Tech Giants could be allowed to avoid antitrust scrutiny if their products adhere to a set of evolving principles — all aimed at minimizing “switching costs” for consumers.

  1. Data portability — Make it easy for users to migrate their data from one company to another & maintain data history.
  2. Data Privacy +Rights— Privacy must be maintained by both companies. Instead of just requiring the consumer to agree to a set of cookies, make the impact of those cookies clearer to them — eg in terms of ads following them around.
  3. Interoperability between platforms — Communication ability between players inside a platform should also be made available via open API’s to all other platforms. Standardizing this will need a lot of work to flush out, and industry needs to be driving this, so that the resulting standards really work for all companies.

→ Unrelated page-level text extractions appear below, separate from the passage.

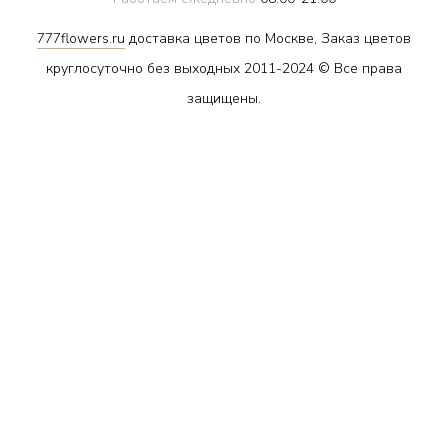
777flowers.ru
доставка цветов по Москве, Заказ цветов
круглосуточно без выходных 2011-2024 © Все права
защищены.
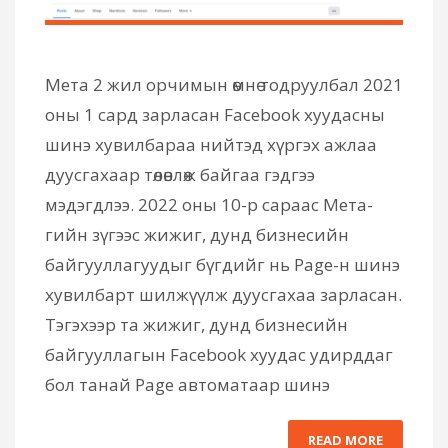
Мета 2 жил орчимын өмнө тодруулбал 2021
оны 1 сард зарласан Facebook хуудасны
шинэ хувилбараа нийтэд хүргэх ажлаа
дуусгахаар төлөвлөж байгаа гэдгээ
мэдэгдлээ. 2022 оны 10-р сараас Мета-
гийн зүгээс жижиг, дунд бизнесийн
байгууллагуудыг бүгдийг нь Page-н шинэ
хувилбарт шилжүүлж дуусгахаа зарласан.
Тэгэхээр та жижиг, дунд бизнесийн
байгууллагын Facebook хуудас удирддаг
бол танай Page автоматаар шинэ
READ MORE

Data portability, Inter-operability & Data Privacy+Rights have already been identified, in various antitrust actions, as major pillars of these evolving principles. Antitrust should stay focused on ensuring standards are built for these, and it should add in additional pillars it discovers, that affect switching costs.

Although it’s not the focus of this article, these same principles need to also apply to Enterprise Software Companies. One of the major reasons for the long sticky domination of Oracle & SAP in Enterprise Financial Apps, Microsoft in Productivity Apps, despite over-engineered & costly products, has been the high switching cost due to lack of data portability & inter-operability between vendors.

Antitrust regulation must require Industry players to jointly participate in creating & maintain these standards, which must be adopted by all the Tech Companies & complied with.

This will keep the Tech Giants accountable to their users & help smaller internet innovators to grow, as it makes it practical for users to try them out & easily migrate without losing contacts or data.